++++ Input material ++++

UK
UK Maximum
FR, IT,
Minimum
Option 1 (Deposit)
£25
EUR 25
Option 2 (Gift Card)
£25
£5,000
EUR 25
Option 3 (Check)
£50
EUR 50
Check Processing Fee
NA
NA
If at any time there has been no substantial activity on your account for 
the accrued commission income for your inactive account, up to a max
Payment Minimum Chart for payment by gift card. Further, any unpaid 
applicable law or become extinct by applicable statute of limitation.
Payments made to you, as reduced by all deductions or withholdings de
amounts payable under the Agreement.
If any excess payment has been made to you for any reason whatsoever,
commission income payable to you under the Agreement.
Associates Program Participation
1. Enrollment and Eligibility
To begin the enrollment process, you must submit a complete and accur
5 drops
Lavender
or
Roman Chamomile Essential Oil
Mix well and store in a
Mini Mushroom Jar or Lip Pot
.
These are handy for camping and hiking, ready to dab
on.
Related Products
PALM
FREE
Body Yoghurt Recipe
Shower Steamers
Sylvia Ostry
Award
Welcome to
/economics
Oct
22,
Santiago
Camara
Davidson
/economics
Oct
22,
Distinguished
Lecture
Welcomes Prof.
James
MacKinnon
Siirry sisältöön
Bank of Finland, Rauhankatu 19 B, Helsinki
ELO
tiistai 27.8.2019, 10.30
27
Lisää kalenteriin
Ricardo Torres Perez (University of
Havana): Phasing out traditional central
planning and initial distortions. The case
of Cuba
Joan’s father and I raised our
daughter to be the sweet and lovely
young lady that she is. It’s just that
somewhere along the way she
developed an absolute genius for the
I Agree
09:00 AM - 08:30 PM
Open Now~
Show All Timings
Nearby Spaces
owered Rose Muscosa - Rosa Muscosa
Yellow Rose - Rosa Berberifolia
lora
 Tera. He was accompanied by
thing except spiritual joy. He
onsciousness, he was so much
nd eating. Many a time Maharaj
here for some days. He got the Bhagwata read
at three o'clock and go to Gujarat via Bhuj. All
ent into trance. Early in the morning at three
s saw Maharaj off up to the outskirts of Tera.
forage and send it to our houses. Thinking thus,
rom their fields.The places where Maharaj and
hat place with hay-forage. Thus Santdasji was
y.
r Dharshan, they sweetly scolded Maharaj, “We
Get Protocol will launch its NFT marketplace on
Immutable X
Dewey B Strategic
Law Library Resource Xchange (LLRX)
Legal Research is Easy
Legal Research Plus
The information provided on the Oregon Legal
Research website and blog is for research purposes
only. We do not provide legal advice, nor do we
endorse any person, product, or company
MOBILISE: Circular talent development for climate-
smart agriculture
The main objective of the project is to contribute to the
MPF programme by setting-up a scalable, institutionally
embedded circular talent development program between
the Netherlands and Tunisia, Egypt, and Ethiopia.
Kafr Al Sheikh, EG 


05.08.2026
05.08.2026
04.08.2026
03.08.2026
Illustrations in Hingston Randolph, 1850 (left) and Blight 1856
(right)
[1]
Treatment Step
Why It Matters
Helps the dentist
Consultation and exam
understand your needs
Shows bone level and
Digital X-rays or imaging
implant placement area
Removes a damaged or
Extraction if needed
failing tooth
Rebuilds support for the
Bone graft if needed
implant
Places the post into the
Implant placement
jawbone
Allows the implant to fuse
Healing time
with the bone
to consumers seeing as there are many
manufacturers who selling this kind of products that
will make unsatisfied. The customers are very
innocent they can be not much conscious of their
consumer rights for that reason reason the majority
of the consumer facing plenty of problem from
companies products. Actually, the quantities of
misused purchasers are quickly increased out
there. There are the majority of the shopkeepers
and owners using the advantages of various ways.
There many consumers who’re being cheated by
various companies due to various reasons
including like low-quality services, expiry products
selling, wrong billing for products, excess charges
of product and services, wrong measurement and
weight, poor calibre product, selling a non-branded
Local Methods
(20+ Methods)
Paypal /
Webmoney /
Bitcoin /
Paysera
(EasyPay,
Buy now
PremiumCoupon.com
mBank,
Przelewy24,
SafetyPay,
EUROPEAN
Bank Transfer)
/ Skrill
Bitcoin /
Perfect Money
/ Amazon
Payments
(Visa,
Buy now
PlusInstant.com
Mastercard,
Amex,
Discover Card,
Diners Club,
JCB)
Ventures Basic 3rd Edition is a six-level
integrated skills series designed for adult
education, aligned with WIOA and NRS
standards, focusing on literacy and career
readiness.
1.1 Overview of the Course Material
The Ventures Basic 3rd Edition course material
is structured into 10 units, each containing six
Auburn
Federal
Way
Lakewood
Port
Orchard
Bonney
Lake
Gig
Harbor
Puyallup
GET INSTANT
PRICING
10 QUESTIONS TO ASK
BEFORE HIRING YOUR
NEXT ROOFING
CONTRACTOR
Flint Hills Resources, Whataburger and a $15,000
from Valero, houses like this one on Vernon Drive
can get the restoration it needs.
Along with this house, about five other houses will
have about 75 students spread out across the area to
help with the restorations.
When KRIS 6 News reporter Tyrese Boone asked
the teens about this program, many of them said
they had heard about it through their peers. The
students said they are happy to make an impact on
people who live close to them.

++++

● Task goal:
Taking the lines above one at a time, give the number of them that contain the string "excess". Add nothing else.

● Expected answer:
2